We made it to Santiago de Compostela. I am feeling a sense of loss that this journey is over. I will miss starting the day with a challenge and ending it with a sense of accomplishment. I will miss the intimacy of walking for hours in silence with Paula. I will miss the unexpected surprises the Camino unfolded for us.
If my doubt at the beginning of the walk was whether it would hold the same attraction as our other 3 walks the answer is a resounding yes, but this one was very different. It was much harder than we anticipated. No doubt the monsoon rains and hurricane force winds contribute to that perception, but the pace and effort were more challenging. The guidebooks don’t warn you of entire days walking up hill, sometimes at a 15-degree angle. But we did it.

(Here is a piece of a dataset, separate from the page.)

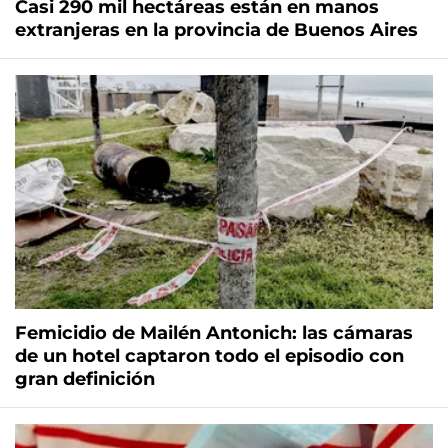
Casi 290 mil hectáreas están en manos
extranjeras en la provincia de Buenos Aires
Femicidio de Mailén Antonich: las cámaras
de un hotel captaron todo el episodio con
gran definición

The question “Why Compostela” still agitates. St. James the Greater was an Apostle, Brother of John the Evangelist, some say he was a brother of Jesus Chris. He evangelized in Galicia, returned to Jerusalem in 40 CE where he was beheaded, and his remains were taken back to Galicia where they were discovered around 800 CE. He wrote the Epistles to the Galicians and was the first apostle to be martyred. Alfonse II can be credited with starting the Santiago cult when he built the first iteration of the cathedral in Compostela, around the time of the Reconquista, a Cathedral that has been embellished, adorned, monumentalized through the centuries. The one common thread is that for the last 1000 years it has been one of the most well known and frequented pilgrimage destinations. We are talking millions of pilgrims. It helped that in 1122 Pope Callixtus II endowed plenary indulgence to those who pilgrimaged, on a holy year, to Santiago de Compostella.
These days pilgrims are looking for fellowship as much as indulgence. Joining the River is to join that global fraternity that grasps the spark ignited by Alfonse II to light their path and give them purpose. Arriving to Compostela must measure up to their expectations to experience a world beyond their diurnal existence.
The Compostela spectacle does not disappoint. The exterior baroque façade is a flight of fancy, the interior is extravagant. We were fortunate to be in the cathedral when they lit up the botafumeiro, a 160 lb incense burner, and let it swing at 40 mph. . An odd ceremony, originally intended to fumigate the smelly pilgrims, these just days adding to the majesty of the setting. Ritual perpetuates legend.
Our walk is done. 643 Kms. We are grateful we were able to do it. We yearn to do another. And now a Lenny Bruce joke:
“If Jesus had been killed 20 years ago, Catholic school children would be wearing little electric chairs around their necks instead of crosses.”